MAY SECTION MEETING
High-Performance Clustering of Distributed, High-Dimensional Data Sets
DATE: | Thursday, May 26, 2016 | ||
PLACE : | Raffel’s – 10160 Reading Road (see below for directions) | ||
TIME : | 5:30 p.m. to 6:00 p.m. – Social Time | ||
6:00 p.m. to 7:00 p.m. – Dinner | |||
7:00 p.m. to 8:45 p.m. – Presentation | |||
COST: | $10- $15, See information in Reservations | ||
ABOUT THE MEETING: The size and amount of data captured from numerous sources has created a situation where the large quantity of data challenges our ability to understand the meaning within the data. This has motivated studies for mechanized data analysis and in particular for the clustering, or partitioning, of data into related groups. In fact, the size of the data has grown to the point where it is now often necessary to stream the data through the system for online and high speed analysis. This talk explores the application of approximate methods for the stream clustering of high-dimensional data (feature sizes contains 100s to 1000s of measures). In particular, we develop an algorithm, called RPHash, that combines Random Projection and Locality Sensitive Hashing (LSH) to implement a high-performance method for the parallel and distributed clustering of streaming data in a map-reduce framework. RPHash is able to perform clustering at a rate much faster than traditional clustering algorithms, such K-Means. Furthermore, the experimental results show that RPHash has a near linear speedup relative to the number of CPU cores. This speedup efficiency is possible because the approximate methods used in RPHash allow independent and largely unsynchronized analyses to be performed on each streamed data vector until a log-based reduction step is required to provide clustering results.
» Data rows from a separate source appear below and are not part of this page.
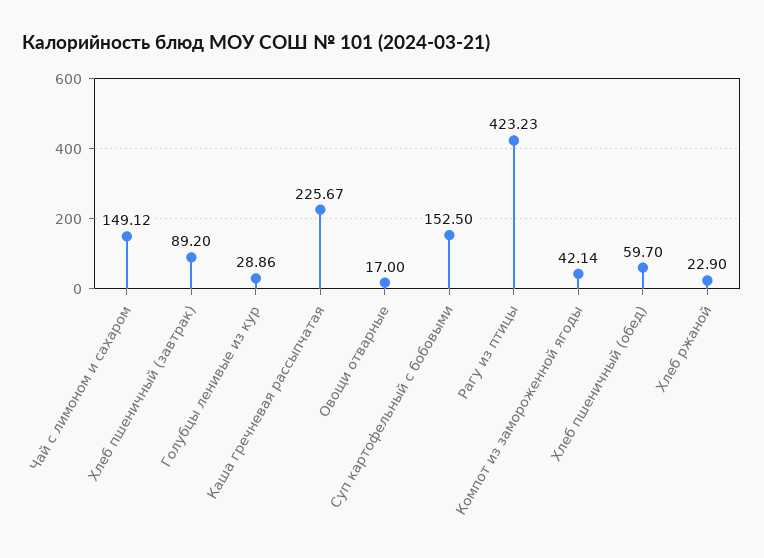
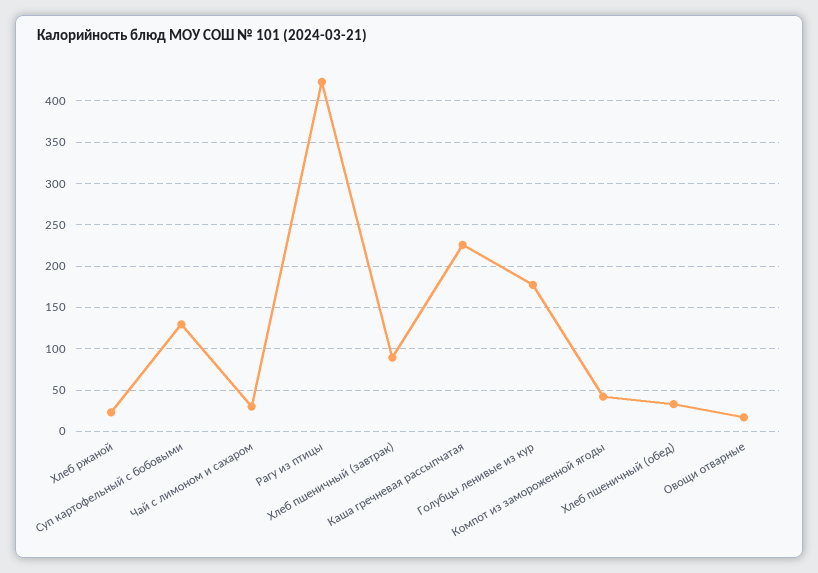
  {
-   "Чай с лимоном и сахаром": 149.12,
+   "Чай с лимоном и сахаром": 30,
    "Хлеб пшеничный (завтрак)": 89.2,
-   "Голубцы ленивые из кур": 28.86,
+   "Голубцы ленивые из кур": 180,
    "Каша гречневая рассыпчатая": 225.67,
    "Овощи отварные": 17,
-   "Суп картофельный с бобовыми": 152.5,
+   "Суп картофельный с бобовыми": 130,
    "Рагу из птицы": 423.23,
    "Компот из замороженной ягоды": 42.14,
-   "Хлеб пшеничный (обед)": 59.7,
+   "Хлеб пшеничный (обед)": 30,
    "Хлеб ржаной": 22.9
  }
ABOUT THE PRESENTER: Philip A. Wilsey is a Professor of Computer Engineering at the University of Cincinnati. His primary research is in high performance computing, parallel and distributed simulation, high-dimensional data clustering, embedded systems, and point-of-care medical devices. He has worked more than 25 years in the field of high performance computing and has recently initiated studies into the high performance clustering of high-dimensional data. His work in high-performance high-dimensional data clustering focuses a combination of approximate methods that support high-performance as well as distributed data clustering.
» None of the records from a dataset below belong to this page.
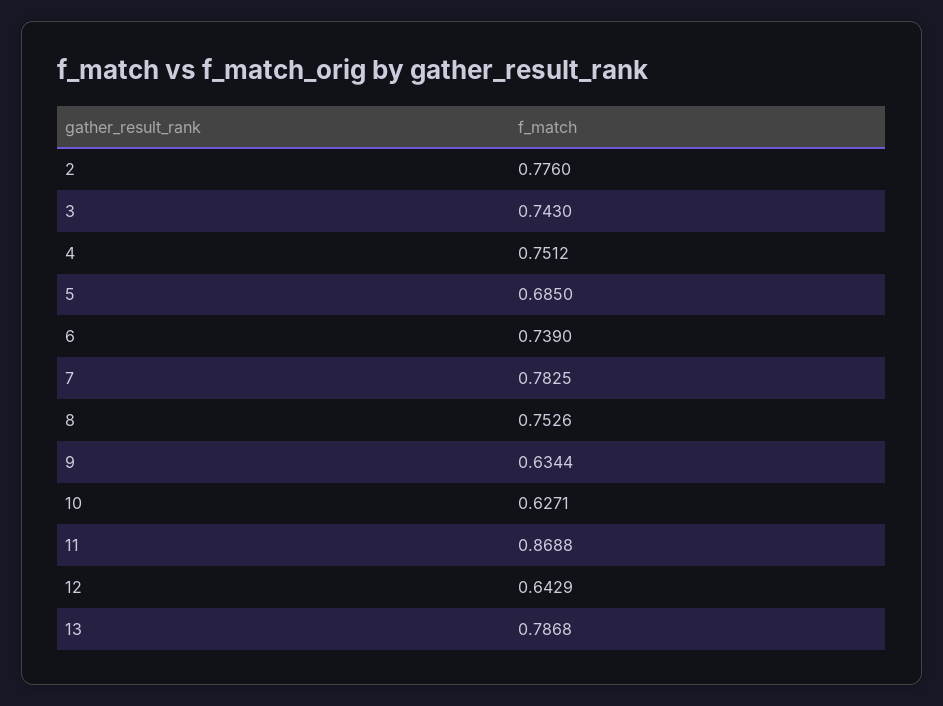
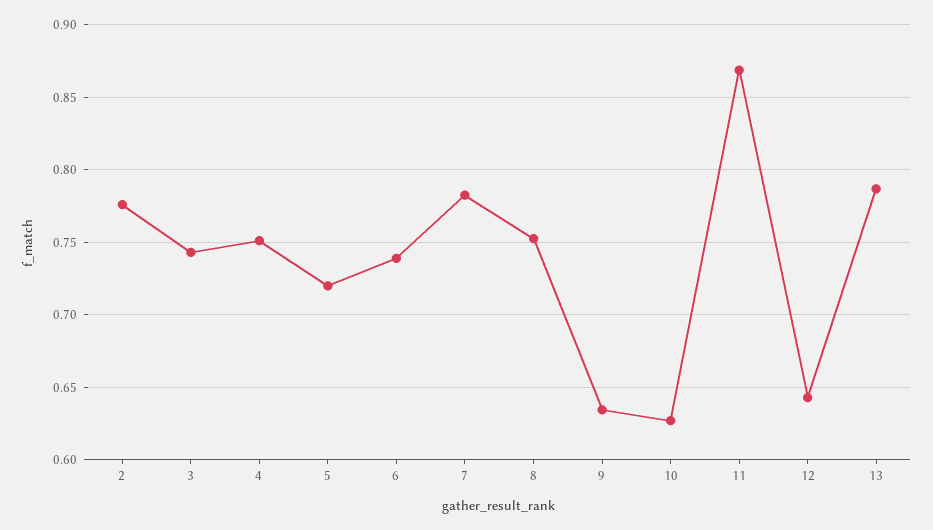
  {
    "2": 0.776,
    "3": 0.743,
    "4": 0.7512,
-   "5": 0.685,
+   "5": 0.72,
    "6": 0.739,
    "7": 0.7825,
    "8": 0.7526,
    "9": 0.6344,
    "10": 0.6271,
    "11": 0.8688,
    "12": 0.6429,
    "13": 0.7868
  }

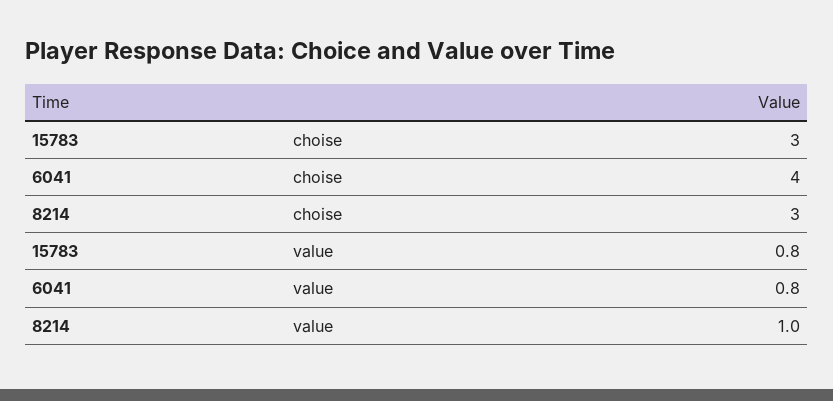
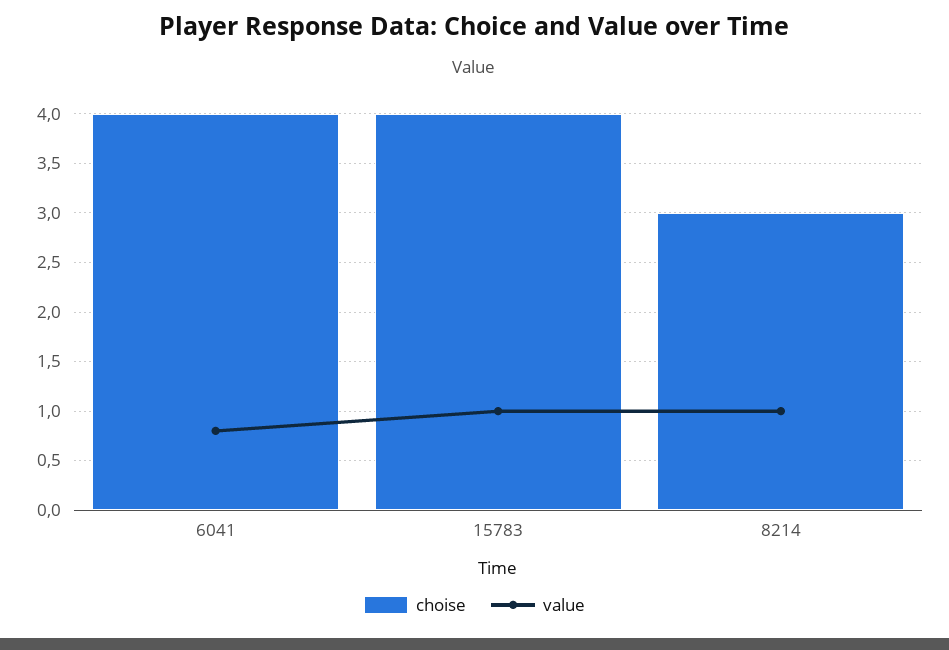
  {
    "choise": {
-     "15783": 3,
+     "15783": 4,
      "6041": 4,
      "8214": 3
    },
    "value": {
-     "15783": 0.8,
+     "15783": 1,
      "6041": 0.8,
      "8214": 1
    }
  }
MENU SELECTIONS: Buffet Menu: Homemade Potato and Chicken Noodle Soups, Salad and Baked Potato Bar, Toppings: Shredded Cheddar, Chopped Bacon, Sliced Hardboiled Eggs, Sauteed Mushrooms & Garlic, Diced Broccoli, Diced Turkey & Salad Dressings, Breadsticks, Chef’s Choice Dessert
LOCATION: Raffel’s is located at 10160 Reading Road, south of Glendale-Milford Road on the east side of Reading. Take I-75 to the Glendale-Milford Rd. Exit, go east on Glendale-Milford Road approximately ¾ of a mile to Reading Rd. and turn right on Reading.
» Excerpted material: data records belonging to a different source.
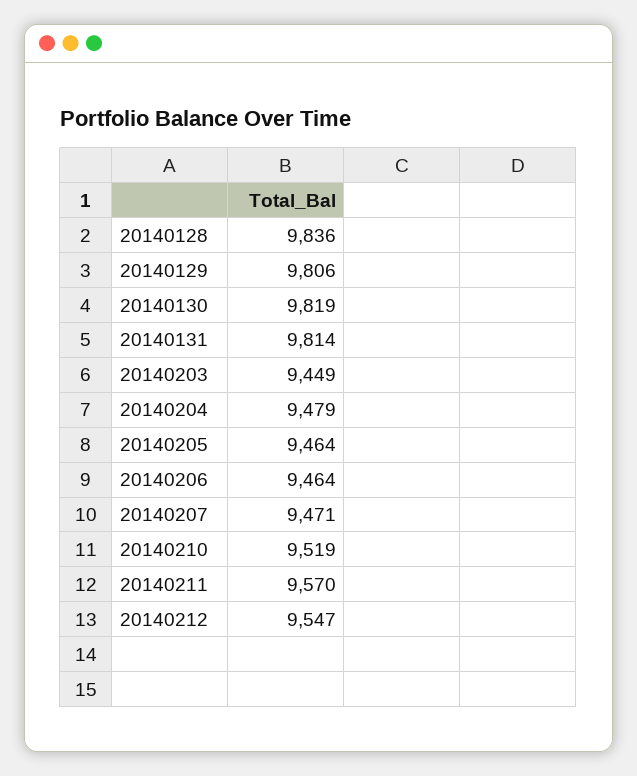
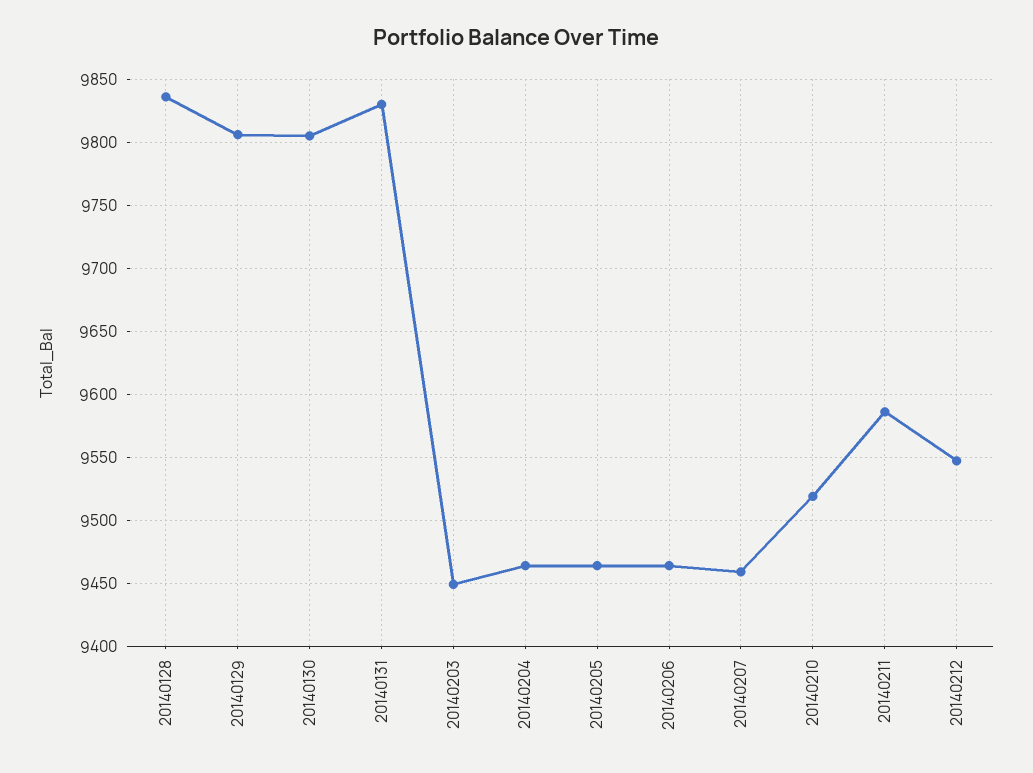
  {
    "20140128": 9836,
    "20140129": 9806,
-   "20140130": 9819,
+   "20140130": 9805,
-   "20140131": 9814,
+   "20140131": 9830,
    "20140203": 9449,
-   "20140204": 9479,
+   "20140204": 9465,
    "20140205": 9464,
    "20140206": 9464,
-   "20140207": 9471,
+   "20140207": 9460,
    "20140210": 9519,
-   "20140211": 9570,
+   "20140211": 9585,
    "20140212": 9547
  }

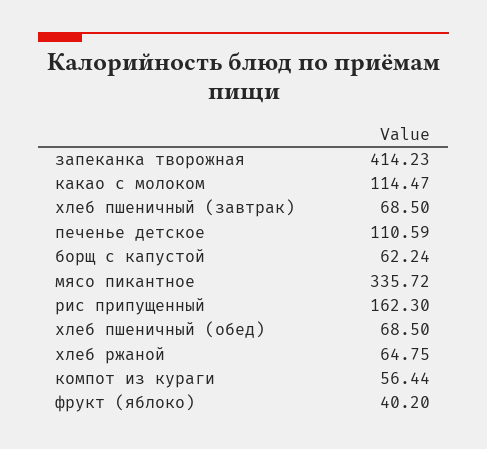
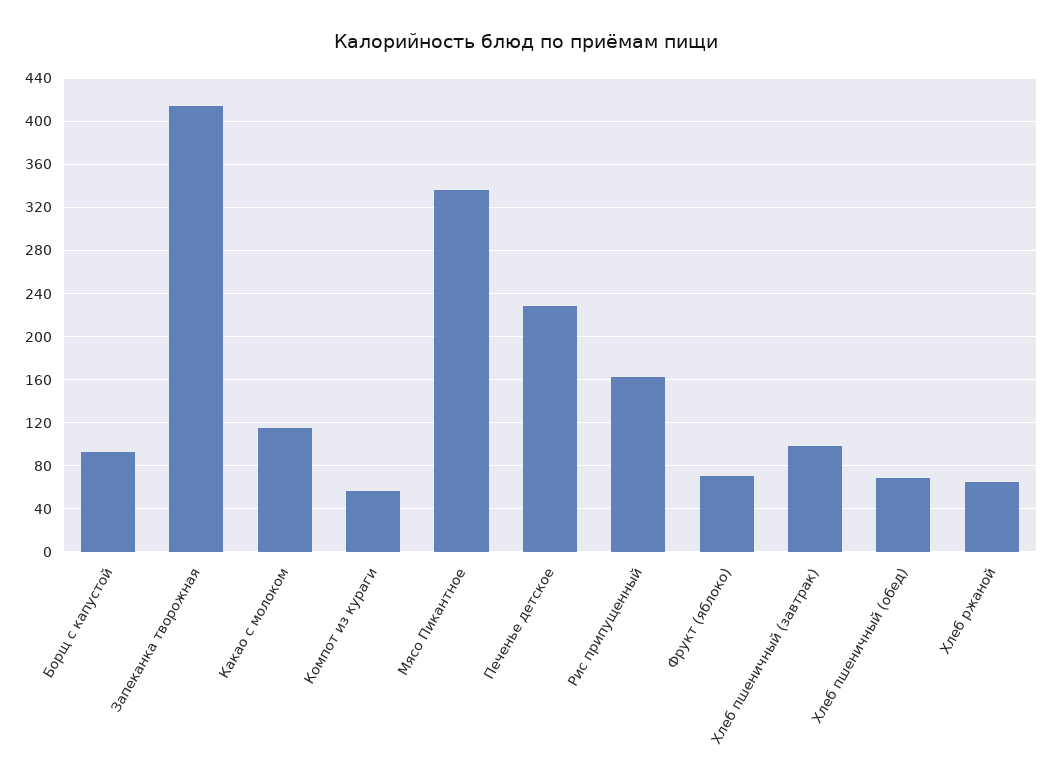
  {
    "запеканка творожная": 414.23,
    "какао с молоком": 114.47,
-   "хлеб пшеничный (завтрак)": 68.5,
+   "хлеб пшеничный (завтрак)": 100,
-   "печенье детское": 110.59,
+   "печенье детское": 230,
-   "борщ с капустой": 62.24,
+   "борщ с капустой": 90,
    "мясо пикантное": 335.72,
    "рис припущенный": 162.3,
    "хлеб пшеничный (обед)": 68.5,
    "хлеб ржаной": 64.75,
    "компот из кураги": 56.44,
-   "фрукт (яблоко)": 40.2
+   "фрукт (яблоко)": 70
  }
RESERVATIONS: https://ieeecincinnati.org/meetings/. Please click on the appropriate link and complete the reservation. (Note: Meeting list on webpage is slow to load on some browsers)
Reservations close at midnight on Sunday May 22, 2016. DINNER RESERVATION CANCELLATION POLICY An email to Reservations@ieeecincinnati.org prior to the close of reservations is required to properly cancel your reservation.
WALK-INS (those without reservations): You are welcome to attend this meeting and/or enjoy the dinner even if you did not register in advance. Walk-ins pay a higher $15 dinner fee. Raffel’s determines our cost based on the number of plates used; if you choose to have dinner, please pay the fee if you eat even if you arrive late or didn’t pre-register.
PE CREDITS: Depending on the subject matter, attendance at IEEE Cincinnati Section Meetings now qualifies the attendee for Professional Development Hours towards renewal of Professional Engineers Licenses. Required documentation will be available following the meeting if qualified! The Section Meetings also provide a great opportunity to network with fellow engineers in the area.